## Tasks to complete
**A)** In the parking appeal text, how much did the writer pay to park in Gee st?
**B)** Please repeat the parking appeal text word for word from "There are two" to "by the van.".

Text section START

I am wondering if this is appealable.

It has already been through a challenge on the Islington website and it was rejected.

There was a suspended bay sign on a post on Gee st which was obscured by a Pizza van.

The suspension was for 3 bays outside 47 Gee st.

I parked outside/between 47 & 55 Gee st.

I paid via the phone system using a sign a few meters away from my car.

When I got back to the car there was a PCN stuck to the windscreen which I had to dry out before I could read it due to rain getting into the plastic sticky holder. 

I then appealed using the Islington website which was then rejected the next day.

I have attached a pdf of images that I took and also which the parking officer took.

There are two spaces in front of the van, one of which had a generator on it the other was a disabled space.

I would count those as 3 bays?

In the first image circled in red is the parking sign I read.

In the 2nd image is the suspension notice obscured by the van.

I would have had to stand in the middle of the road to read this, in fact that's where I was standing when I took the photo.

I have pasted the appeal and rejection below.

Many thanks for looking.


This is my appeal statement:

As you can see from the image attached (image 1) I actually paid £18.50 to park my car in Gee st.

I parked the car at what I thought was outside 55 Gee st as seen in image 2 attached.

When I read the PCN issued it stated there was a parking suspension.

There was no suspension notice on the sign that I used to call the payment service outside number 55 Gee st.

I looked for a suspension notice and eventually found one which was obscured by a large van and generator parked outside 47 Gee st. As seen in images 3 and 4 attached.

I am guessing the parking suspension was to allow the Van to park and sell Pizza during the Clerkenwell design week.

I was not obstructing the use or parking of the van, in fact the van was obstructing the suspension notice which meant I could not read or see it without prior knowledge it was there.

I would have had to stand in the road to see it endangering myself as I had to to take images to illustrate the hidden notice.

As there was no intention to avoid a parking charge and the fact the sign was not easily visible I would hope this challenge can be accepted.

Many thanks.


This is the text from the rejection:

Thank you for contacting us about the above Penalty Charge Notice (PCN).
The PCN was issued because the vehicle was parked in a suspended bay or space.

I note from your correspondence that there was no suspension notice on the sign that you used to call the payment serve outside number 55 Gee Street.

I acknowledge your comments, however, your vehicle was parked in a bay which had been suspended.

The regulations require the suspension warning to be clearly visible. It is a large bright yellow sign and is erected by the parking bay on the nearest parking plate to the area that is to be suspended. Parking is then not permitted in the bay for any reason or period of time, however brief.

The signs relating to this suspension were sited in accordance with the regulations.

Upon reviewing the Civil Enforcement Officer's (CEO's) images and notes, I am satisfied that sufficient signage was in place and that it meets statutory requirements.

Whilst I note that the signage may have been obstructed by a large van and generator at the time, please note, it is the responsibility of the motorist to locate and check the time plate each time they park. This will ensure that any changes to the status of the bay are noted.

Text section END
Listed entries START

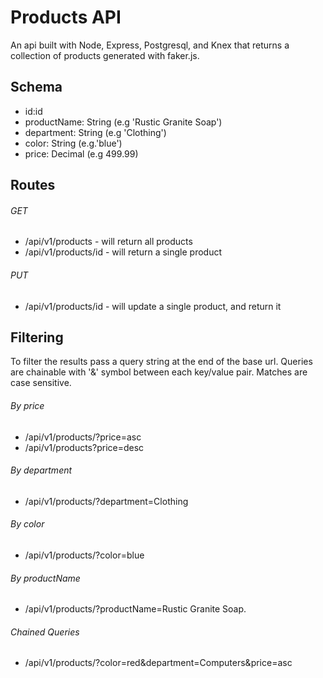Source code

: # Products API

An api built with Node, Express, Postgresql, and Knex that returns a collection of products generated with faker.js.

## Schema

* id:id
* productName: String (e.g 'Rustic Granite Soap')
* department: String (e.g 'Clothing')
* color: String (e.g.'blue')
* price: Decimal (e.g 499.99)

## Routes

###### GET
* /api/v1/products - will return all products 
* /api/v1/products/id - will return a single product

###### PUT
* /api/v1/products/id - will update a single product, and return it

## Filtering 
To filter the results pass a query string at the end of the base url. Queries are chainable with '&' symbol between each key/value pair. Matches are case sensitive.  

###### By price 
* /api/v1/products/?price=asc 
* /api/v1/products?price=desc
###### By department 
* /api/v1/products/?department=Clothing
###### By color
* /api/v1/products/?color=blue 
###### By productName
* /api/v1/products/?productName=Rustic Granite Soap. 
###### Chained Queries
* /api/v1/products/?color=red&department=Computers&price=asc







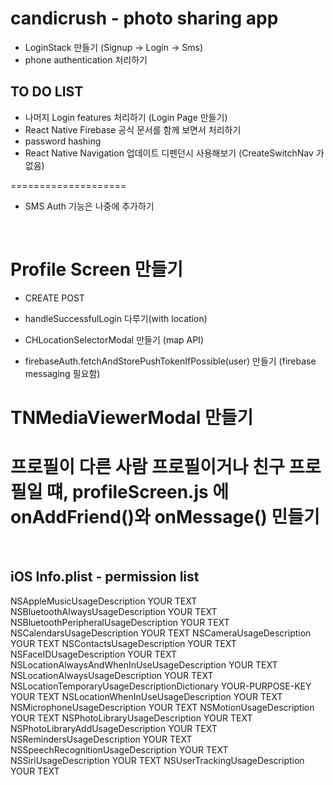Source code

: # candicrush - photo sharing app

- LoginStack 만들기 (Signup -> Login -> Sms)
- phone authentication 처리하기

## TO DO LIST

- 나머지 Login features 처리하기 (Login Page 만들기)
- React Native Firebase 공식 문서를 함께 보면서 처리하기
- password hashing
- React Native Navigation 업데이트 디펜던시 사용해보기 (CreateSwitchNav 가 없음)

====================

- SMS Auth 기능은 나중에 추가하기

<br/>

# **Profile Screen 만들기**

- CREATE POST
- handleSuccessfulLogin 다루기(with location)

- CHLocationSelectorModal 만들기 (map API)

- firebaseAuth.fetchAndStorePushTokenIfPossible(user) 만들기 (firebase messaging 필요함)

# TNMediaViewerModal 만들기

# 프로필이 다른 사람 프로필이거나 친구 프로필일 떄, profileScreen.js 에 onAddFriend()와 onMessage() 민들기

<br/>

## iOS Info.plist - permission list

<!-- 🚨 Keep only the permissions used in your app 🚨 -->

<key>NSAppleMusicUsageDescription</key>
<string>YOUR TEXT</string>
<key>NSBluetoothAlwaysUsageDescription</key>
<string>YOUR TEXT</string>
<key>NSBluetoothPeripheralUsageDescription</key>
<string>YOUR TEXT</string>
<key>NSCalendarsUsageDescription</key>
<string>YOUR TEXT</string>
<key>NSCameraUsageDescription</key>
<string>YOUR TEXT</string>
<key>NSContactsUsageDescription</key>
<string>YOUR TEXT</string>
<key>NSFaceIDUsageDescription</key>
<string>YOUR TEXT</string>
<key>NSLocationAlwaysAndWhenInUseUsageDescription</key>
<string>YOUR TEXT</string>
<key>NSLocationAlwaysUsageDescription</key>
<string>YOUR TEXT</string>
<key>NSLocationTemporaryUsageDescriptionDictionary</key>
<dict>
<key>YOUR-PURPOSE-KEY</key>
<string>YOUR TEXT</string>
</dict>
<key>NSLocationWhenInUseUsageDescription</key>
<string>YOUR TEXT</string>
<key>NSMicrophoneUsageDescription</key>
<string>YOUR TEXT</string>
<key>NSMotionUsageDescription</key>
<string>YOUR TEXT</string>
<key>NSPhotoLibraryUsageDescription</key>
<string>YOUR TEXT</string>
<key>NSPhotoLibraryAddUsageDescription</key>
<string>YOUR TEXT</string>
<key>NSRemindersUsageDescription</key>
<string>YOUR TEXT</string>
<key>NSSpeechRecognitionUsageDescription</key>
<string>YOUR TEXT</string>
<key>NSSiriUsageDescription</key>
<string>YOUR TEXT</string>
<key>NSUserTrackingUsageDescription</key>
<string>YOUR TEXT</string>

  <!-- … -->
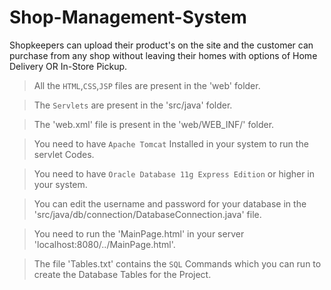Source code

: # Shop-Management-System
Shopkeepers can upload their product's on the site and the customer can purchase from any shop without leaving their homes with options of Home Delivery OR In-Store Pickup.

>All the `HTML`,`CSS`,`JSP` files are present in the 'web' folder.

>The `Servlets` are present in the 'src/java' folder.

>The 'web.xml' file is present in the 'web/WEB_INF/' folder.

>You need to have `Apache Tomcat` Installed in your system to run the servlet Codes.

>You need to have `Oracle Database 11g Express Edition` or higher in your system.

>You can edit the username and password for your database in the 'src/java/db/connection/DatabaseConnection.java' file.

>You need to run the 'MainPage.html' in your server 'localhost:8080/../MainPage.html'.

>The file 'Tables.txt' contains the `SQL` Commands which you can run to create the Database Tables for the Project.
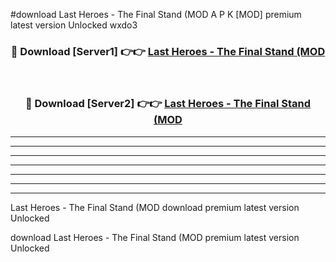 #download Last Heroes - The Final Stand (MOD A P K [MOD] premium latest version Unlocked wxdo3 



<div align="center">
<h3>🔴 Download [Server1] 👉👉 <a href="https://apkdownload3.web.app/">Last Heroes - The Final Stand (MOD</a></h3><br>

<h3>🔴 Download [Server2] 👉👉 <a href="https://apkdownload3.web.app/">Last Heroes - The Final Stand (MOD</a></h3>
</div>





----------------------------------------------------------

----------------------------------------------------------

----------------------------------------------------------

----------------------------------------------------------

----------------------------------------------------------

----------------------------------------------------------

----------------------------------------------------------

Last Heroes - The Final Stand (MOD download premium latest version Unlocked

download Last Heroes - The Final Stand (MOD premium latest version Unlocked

Listed entries END

## Response list
**A)** £18.50

**B)**
There are two spaces in front of the van, one of which had a generator on it the other was a disabled space.

I would count those as 3 bays?

In the first image circled in red is the parking sign I read.

In the 2nd image is the suspension notice obscured by the van.